▶ Task brief
Once the line with "pinky dip: (292, 184)" is found, write it out along with each later line exactly, through the end of the entries, skipping every picture.

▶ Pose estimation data
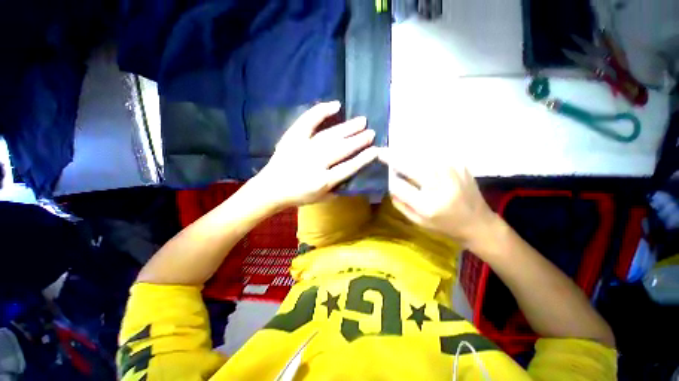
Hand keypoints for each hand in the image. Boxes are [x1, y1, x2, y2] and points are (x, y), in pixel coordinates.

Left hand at [253, 101, 377, 207]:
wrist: (270, 188)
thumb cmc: (297, 196)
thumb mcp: (320, 199)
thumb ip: (337, 189)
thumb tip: (351, 175)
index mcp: (322, 181)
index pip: (348, 168)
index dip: (363, 159)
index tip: (375, 150)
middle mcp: (315, 163)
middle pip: (341, 149)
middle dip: (359, 141)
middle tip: (371, 132)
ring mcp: (303, 147)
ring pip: (330, 135)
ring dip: (348, 128)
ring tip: (362, 121)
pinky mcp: (293, 137)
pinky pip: (308, 121)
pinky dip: (321, 111)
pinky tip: (335, 106)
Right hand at [378, 148, 496, 245]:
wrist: (478, 223)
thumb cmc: (445, 226)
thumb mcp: (418, 222)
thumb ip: (400, 203)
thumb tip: (390, 183)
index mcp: (427, 205)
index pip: (398, 186)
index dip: (388, 178)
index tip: (382, 172)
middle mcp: (440, 185)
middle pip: (410, 165)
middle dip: (392, 157)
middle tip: (381, 152)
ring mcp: (452, 172)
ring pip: (422, 155)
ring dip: (406, 152)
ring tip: (397, 151)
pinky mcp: (460, 164)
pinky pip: (435, 153)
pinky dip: (422, 152)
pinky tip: (417, 154)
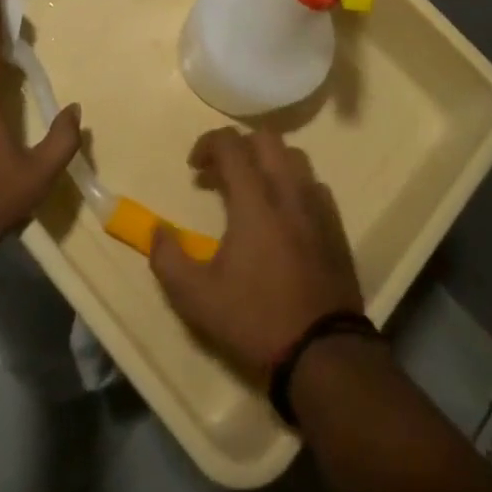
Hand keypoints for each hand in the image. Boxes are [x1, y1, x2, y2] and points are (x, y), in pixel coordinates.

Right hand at [148, 127, 364, 374]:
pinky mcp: (335, 225)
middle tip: (219, 175)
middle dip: (238, 146)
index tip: (194, 167)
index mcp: (255, 199)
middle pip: (266, 138)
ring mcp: (317, 205)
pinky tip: (282, 213)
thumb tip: (156, 230)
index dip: (208, 144)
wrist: (323, 353)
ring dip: (267, 161)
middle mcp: (288, 190)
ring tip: (250, 190)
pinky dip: (292, 184)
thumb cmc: (256, 320)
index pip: (231, 144)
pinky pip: (313, 184)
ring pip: (293, 156)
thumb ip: (168, 259)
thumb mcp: (197, 299)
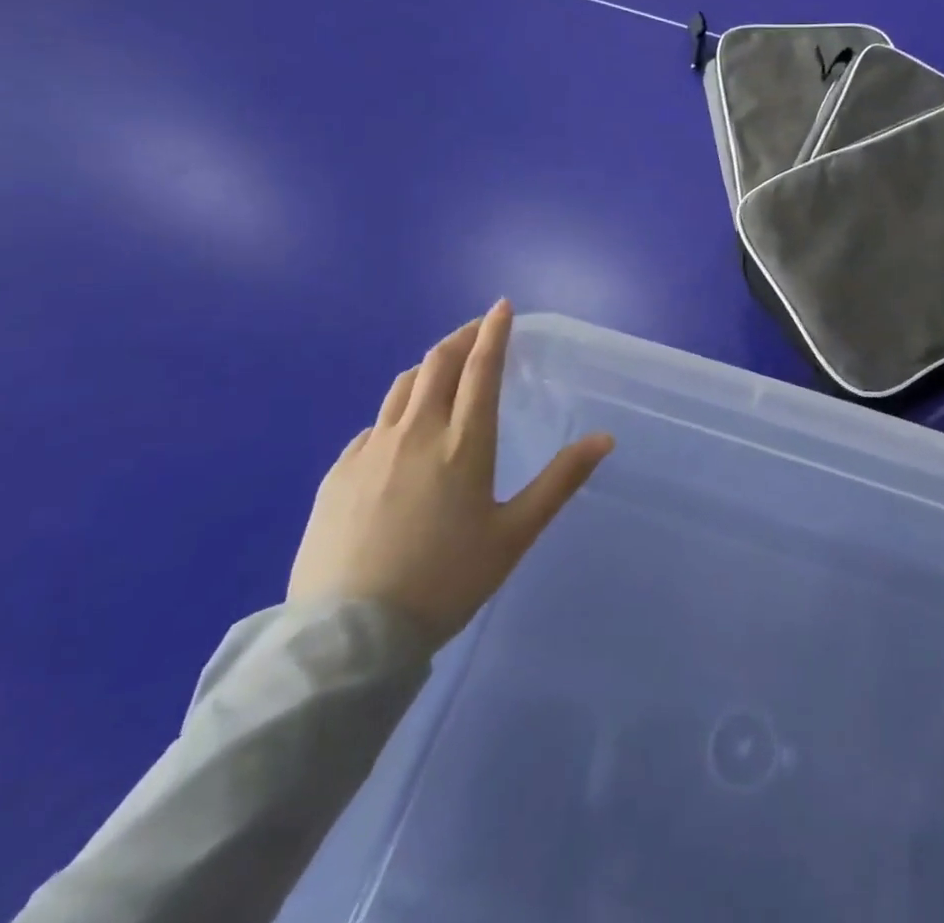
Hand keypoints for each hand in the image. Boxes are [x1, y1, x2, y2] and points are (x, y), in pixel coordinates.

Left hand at [288, 300, 612, 645]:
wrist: (349, 636)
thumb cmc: (446, 582)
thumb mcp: (515, 534)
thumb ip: (561, 481)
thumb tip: (605, 438)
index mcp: (464, 442)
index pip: (481, 368)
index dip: (494, 332)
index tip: (502, 307)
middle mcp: (416, 432)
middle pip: (437, 364)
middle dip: (461, 338)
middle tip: (478, 330)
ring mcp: (370, 450)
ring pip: (402, 387)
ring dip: (428, 367)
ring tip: (442, 370)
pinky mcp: (338, 474)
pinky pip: (373, 425)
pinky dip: (396, 411)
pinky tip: (400, 433)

▶ Reply
pinky dip: (292, 184)
thumb cmc: (256, 320)
index pip: (231, 144)
pinky pip: (313, 184)
ring pip: (293, 156)
thumb ip: (168, 259)
thumb mcp: (197, 299)
Hand keypoints for each hand in the image. Boxes are [x1, y1, x2, y2] and points are (x, y), in pixel coordinates.

Left hand at [288, 300, 612, 645]:
wrist: (349, 636)
thumb cmc: (446, 582)
thumb mcp: (515, 534)
thumb ip: (561, 481)
thumb tip: (605, 438)
index mcp: (464, 442)
index pip: (481, 368)
index dip: (494, 332)
index tip: (502, 307)
middle mcp: (416, 432)
middle pip: (437, 364)
middle dip: (461, 338)
middle tip: (478, 330)
ring mcp: (370, 450)
ring pip: (402, 387)
ring dip: (428, 367)
ring tip: (442, 370)
pinky mcp: (338, 474)
pinky pip: (373, 425)
pinky dip: (396, 411)
pinky tip: (400, 433)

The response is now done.